The Mongols, Masters of the Blitzkrieg
What Alexander was to the Macedonians, Genghis Khan was to the Mongols. The dynamics of the Mongol rise to the largest contiguous land empire in history was almost a textbook example of the evolution of a great military society.
Genghis Khan was born in 1162 in modern-day Mongolia, and displaying rare gifts of leadership and command, he rose through the ranks of minor chieftaincy to a position where he could begin uniting the various tribes and clans of the central Asian steppes. This was initially achieved through a combination of war and diplomacy, but as time progressed, it was found that war was quicker and more cost-effective.
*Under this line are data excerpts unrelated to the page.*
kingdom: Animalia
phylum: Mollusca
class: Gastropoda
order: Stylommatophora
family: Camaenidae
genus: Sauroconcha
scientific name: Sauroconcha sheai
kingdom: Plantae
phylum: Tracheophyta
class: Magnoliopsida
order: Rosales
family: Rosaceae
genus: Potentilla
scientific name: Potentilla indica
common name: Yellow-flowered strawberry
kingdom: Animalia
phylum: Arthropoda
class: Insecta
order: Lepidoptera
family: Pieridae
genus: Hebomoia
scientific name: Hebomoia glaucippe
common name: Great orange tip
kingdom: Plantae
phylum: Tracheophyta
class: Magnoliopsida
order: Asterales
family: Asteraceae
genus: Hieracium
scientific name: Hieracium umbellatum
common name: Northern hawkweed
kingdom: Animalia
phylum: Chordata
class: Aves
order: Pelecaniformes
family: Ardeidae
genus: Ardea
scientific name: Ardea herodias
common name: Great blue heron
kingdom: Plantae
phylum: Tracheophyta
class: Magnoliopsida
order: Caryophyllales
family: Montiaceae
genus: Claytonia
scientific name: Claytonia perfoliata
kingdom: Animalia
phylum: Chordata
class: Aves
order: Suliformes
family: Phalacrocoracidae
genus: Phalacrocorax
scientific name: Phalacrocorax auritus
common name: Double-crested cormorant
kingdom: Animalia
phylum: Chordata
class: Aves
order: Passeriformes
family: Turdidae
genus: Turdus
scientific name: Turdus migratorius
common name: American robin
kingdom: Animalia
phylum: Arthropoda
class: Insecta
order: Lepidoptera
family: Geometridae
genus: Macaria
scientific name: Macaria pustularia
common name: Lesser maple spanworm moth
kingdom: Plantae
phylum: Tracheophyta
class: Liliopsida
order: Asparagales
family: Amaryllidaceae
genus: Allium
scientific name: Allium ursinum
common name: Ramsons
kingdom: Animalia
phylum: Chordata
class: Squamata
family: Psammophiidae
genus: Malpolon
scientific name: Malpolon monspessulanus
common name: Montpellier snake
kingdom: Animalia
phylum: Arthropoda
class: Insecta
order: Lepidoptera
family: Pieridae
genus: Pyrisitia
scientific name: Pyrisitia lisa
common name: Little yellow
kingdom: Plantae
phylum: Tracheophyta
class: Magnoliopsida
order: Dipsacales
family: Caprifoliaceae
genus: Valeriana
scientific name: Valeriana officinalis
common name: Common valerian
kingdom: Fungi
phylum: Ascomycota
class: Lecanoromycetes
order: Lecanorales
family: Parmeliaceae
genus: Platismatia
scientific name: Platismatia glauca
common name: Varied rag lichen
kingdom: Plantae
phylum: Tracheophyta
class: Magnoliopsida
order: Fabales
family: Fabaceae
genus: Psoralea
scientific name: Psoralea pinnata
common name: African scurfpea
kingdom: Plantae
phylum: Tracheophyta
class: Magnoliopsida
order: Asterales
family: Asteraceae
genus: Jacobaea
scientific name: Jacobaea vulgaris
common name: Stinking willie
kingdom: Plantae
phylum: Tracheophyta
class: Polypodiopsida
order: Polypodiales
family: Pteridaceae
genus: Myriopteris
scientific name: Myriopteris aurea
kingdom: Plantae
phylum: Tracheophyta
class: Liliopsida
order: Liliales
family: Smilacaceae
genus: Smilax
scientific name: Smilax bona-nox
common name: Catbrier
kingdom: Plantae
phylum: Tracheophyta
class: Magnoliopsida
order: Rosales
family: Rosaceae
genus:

As a military leader, Genghis Khan had excellent material to work with. Mongol tribesmen are perhaps the original people of the horse, and horsemanship was in those days not only a lifestyle, but a competitive sport. The use of horse-borne weaponry formed part of the evening, and a wild and fiercely individual attitude to campaigning prevailed. One particular Mongol weapon that often tipped the balance was the unique recurve bow that, when combined with a fast pony as a firing platform, could be utterly devastating.
Another shrewd reform that Genghis added to motivate his army was to open the seizure of loot to all and any. War, therefore, became both a sport and an industry, and was soon so intertwined with the Mongol self-image that military matters merged with affairs of state, and began to define the self-image of the empire.
In the field, a Mongol army was a formidable prospect. With a reliance on light cavalry, Mongol mobility was legendary. Each cavalryman moved with three or four horses, and could rotate his mount at will. Despite a tendency to individuality, Mongol fighting divisions were highly disciplined and well trained, thanks once again to the fact that so much of what they needed to know in the war they learned as children. What they also learned on the steppes was survival under difficult conditions, and the ability to travel light and live off the land. Horses were typically milked and slaughtered for meat, which was a masterful tactic of mobility and survival.
Add to this surprisingly well-organized communication and supply, and the Mongol army proved unstoppable in almost a century of unbroken territorial advance.
What stopped the Mongol expansion, and in the end brought the whole edifice down was a disputed succession. As one great American president remarked, ‘a house divided cannot stand’, and as Genghis Khan’s descendants bickered over his legacy, that legacy simply fell apart.